▽

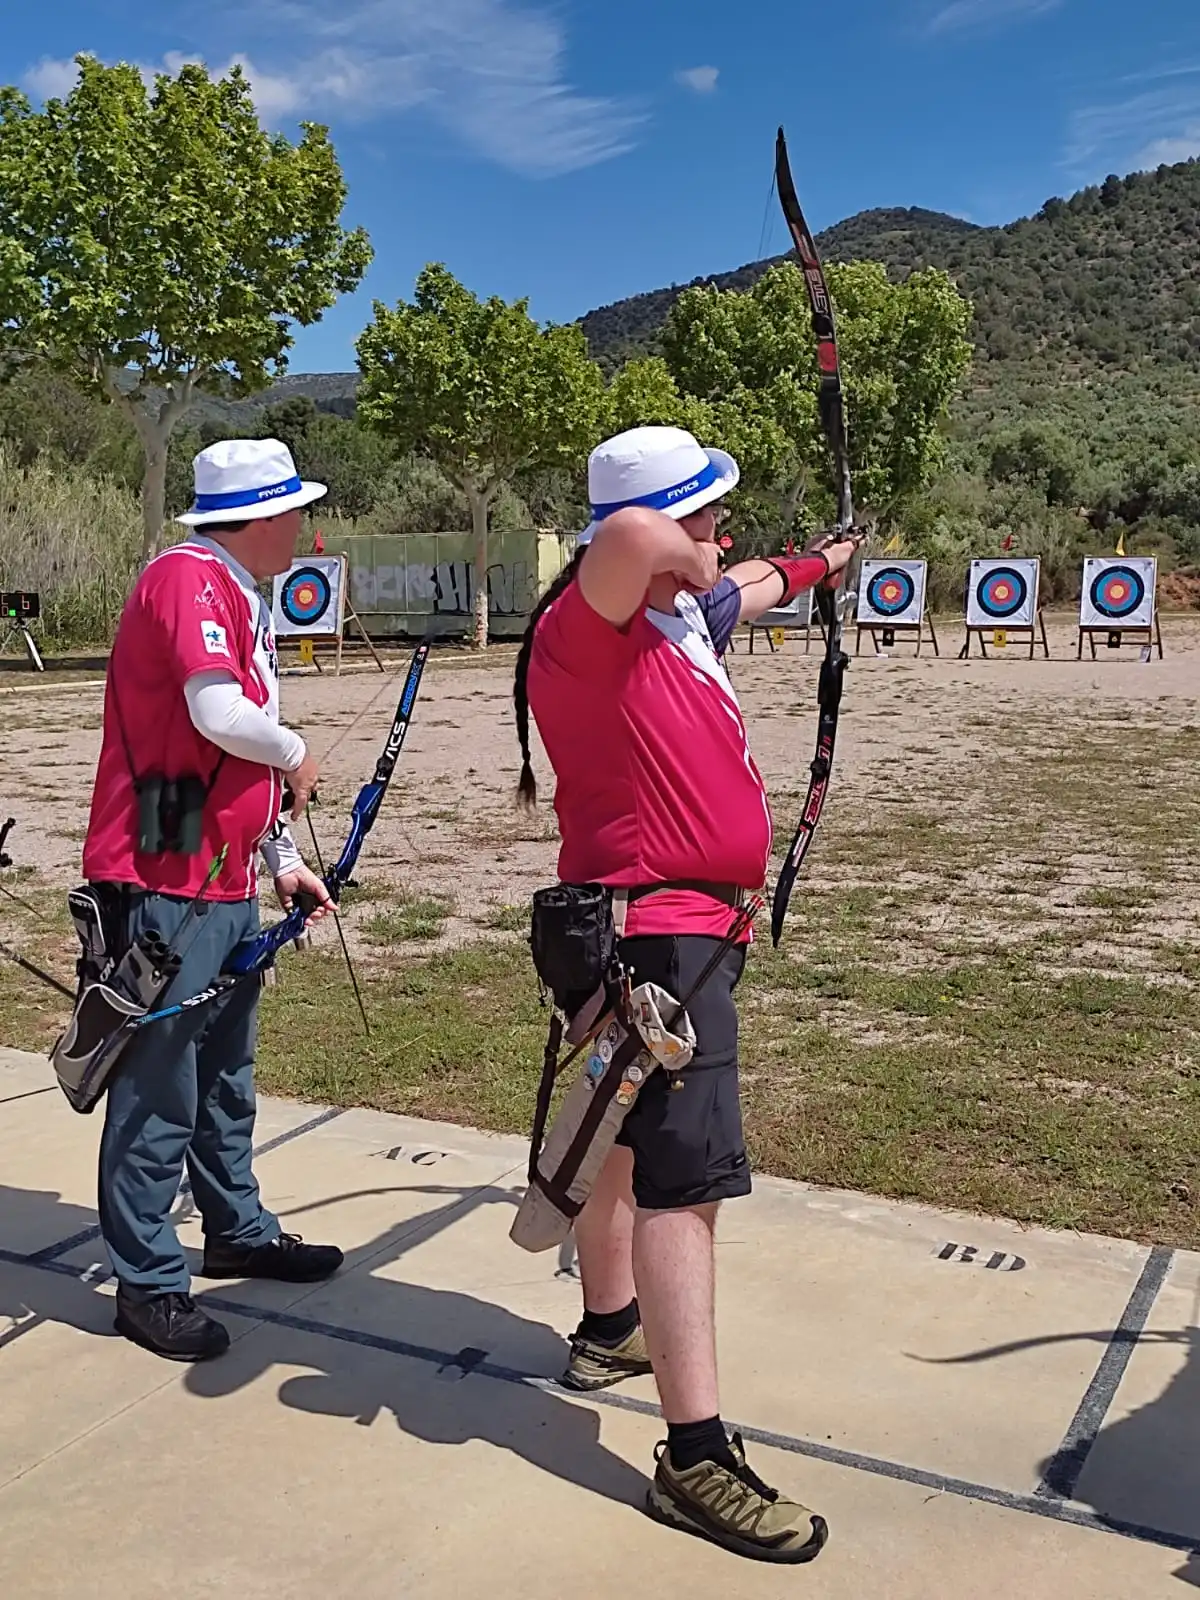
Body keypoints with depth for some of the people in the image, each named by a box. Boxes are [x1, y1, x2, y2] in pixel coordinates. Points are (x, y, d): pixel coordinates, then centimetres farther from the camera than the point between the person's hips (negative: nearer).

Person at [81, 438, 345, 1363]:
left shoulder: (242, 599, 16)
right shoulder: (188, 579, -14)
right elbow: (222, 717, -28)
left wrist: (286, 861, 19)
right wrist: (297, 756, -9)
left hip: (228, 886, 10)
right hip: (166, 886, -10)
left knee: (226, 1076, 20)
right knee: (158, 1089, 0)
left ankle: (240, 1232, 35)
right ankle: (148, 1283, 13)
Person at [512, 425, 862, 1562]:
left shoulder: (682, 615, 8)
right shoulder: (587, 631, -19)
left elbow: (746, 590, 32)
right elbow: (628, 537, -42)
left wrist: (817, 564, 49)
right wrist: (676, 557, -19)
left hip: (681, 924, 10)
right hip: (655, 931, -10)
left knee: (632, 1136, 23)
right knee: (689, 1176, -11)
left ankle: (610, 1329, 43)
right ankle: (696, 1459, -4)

△
▽

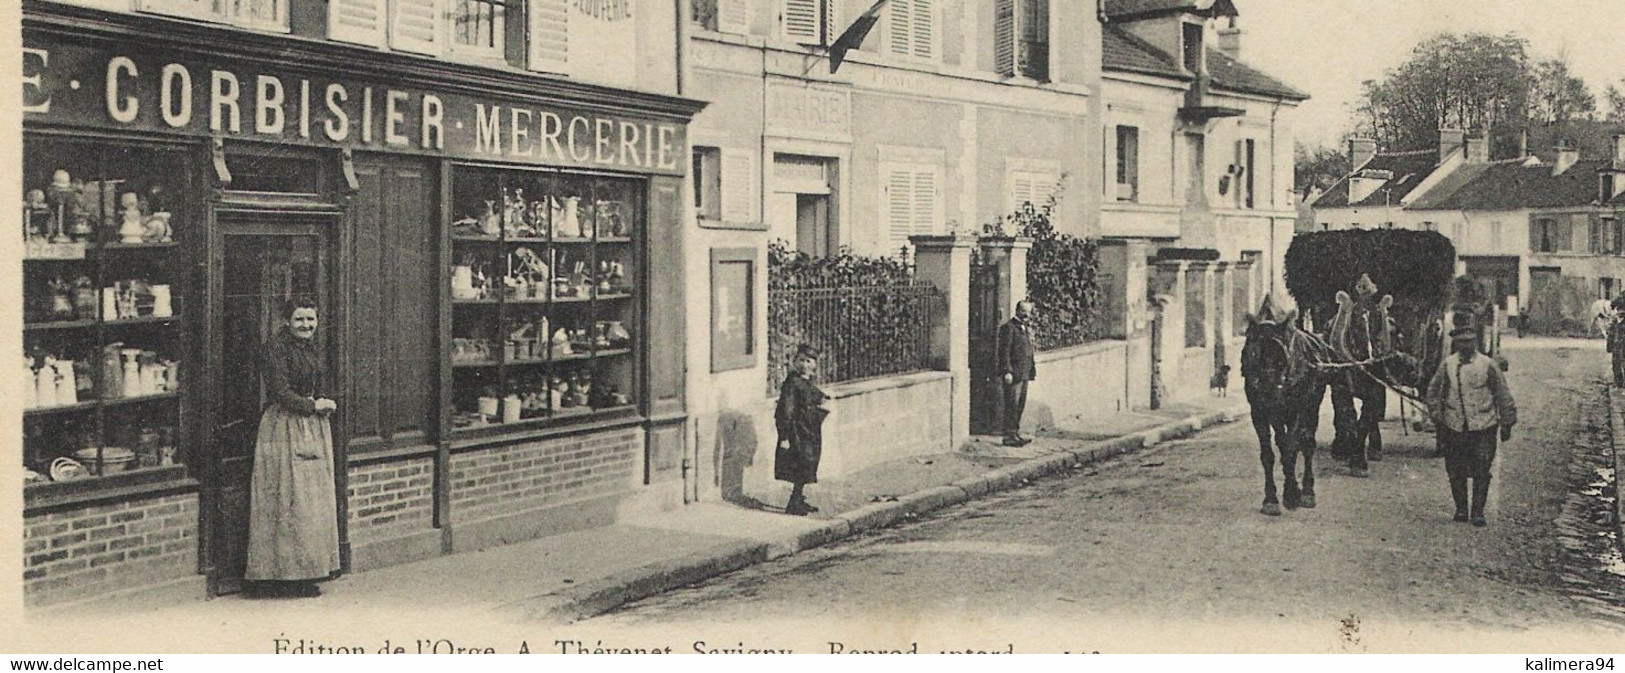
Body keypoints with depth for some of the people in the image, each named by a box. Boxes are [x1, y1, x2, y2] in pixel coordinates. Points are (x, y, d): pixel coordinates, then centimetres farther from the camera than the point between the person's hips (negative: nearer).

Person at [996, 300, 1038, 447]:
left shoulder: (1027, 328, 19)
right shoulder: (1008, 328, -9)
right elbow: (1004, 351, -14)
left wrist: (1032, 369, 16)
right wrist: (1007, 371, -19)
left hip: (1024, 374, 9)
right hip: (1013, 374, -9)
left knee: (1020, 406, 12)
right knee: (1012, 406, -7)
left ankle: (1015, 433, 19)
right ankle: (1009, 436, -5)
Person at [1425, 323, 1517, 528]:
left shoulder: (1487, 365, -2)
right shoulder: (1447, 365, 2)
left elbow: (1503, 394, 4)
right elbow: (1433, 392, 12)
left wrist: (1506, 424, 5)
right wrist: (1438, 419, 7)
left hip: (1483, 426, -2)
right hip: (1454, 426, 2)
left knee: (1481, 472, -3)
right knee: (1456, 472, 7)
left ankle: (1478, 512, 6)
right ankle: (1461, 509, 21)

△
▽

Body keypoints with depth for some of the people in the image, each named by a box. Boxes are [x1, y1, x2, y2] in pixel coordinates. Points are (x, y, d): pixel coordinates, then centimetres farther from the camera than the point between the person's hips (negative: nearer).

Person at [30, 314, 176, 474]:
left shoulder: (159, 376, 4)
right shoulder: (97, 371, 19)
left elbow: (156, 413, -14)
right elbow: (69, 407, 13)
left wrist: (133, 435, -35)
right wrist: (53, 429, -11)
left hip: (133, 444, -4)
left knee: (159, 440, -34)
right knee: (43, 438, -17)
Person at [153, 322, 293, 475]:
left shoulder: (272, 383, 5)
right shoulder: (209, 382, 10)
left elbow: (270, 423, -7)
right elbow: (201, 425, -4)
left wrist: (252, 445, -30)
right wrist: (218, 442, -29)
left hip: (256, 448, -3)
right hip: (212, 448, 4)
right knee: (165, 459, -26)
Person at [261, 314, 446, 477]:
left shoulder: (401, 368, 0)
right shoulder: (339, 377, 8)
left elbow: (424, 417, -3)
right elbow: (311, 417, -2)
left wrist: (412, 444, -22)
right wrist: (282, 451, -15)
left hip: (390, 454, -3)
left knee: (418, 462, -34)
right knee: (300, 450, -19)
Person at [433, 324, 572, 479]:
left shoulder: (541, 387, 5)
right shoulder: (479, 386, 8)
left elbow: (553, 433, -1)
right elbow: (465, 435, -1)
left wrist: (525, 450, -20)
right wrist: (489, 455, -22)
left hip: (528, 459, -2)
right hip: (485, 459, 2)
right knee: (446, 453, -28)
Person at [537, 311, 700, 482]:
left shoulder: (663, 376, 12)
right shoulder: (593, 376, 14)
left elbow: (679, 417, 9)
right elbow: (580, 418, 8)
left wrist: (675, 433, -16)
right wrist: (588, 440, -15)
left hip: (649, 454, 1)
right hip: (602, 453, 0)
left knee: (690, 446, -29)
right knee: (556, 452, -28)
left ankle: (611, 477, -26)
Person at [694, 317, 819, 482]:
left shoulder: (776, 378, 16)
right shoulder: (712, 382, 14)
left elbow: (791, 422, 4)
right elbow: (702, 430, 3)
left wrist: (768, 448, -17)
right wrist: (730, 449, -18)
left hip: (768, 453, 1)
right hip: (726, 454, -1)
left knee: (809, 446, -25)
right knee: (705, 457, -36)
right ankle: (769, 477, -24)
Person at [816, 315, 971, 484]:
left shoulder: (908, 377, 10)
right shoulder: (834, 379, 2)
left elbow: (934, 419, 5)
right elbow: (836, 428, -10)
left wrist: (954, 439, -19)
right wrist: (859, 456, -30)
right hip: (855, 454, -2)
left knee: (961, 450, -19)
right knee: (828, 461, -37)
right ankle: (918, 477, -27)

△

Return, unchanged, the stretch of the records that opens with the line containing "left ankle: (611, 477, -26)" and closes with the line containing "right ankle: (918, 477, -27)", counting both of those lines.

left ankle: (611, 477, -26)
Person at [694, 317, 819, 482]:
left shoulder: (776, 378, 16)
right shoulder: (712, 382, 14)
left elbow: (791, 422, 4)
right elbow: (702, 430, 3)
left wrist: (768, 448, -17)
right wrist: (730, 449, -18)
left hip: (768, 453, 1)
right hip: (726, 454, -1)
left knee: (809, 446, -25)
right knee: (705, 457, -36)
right ankle: (769, 477, -24)
Person at [816, 315, 971, 484]:
left shoulder: (908, 377, 10)
right shoulder: (834, 379, 2)
left elbow: (934, 419, 5)
right elbow: (836, 428, -10)
left wrist: (954, 439, -19)
right wrist: (859, 456, -30)
right hip: (855, 454, -2)
left knee: (961, 450, -19)
right knee: (828, 461, -37)
right ankle: (918, 477, -27)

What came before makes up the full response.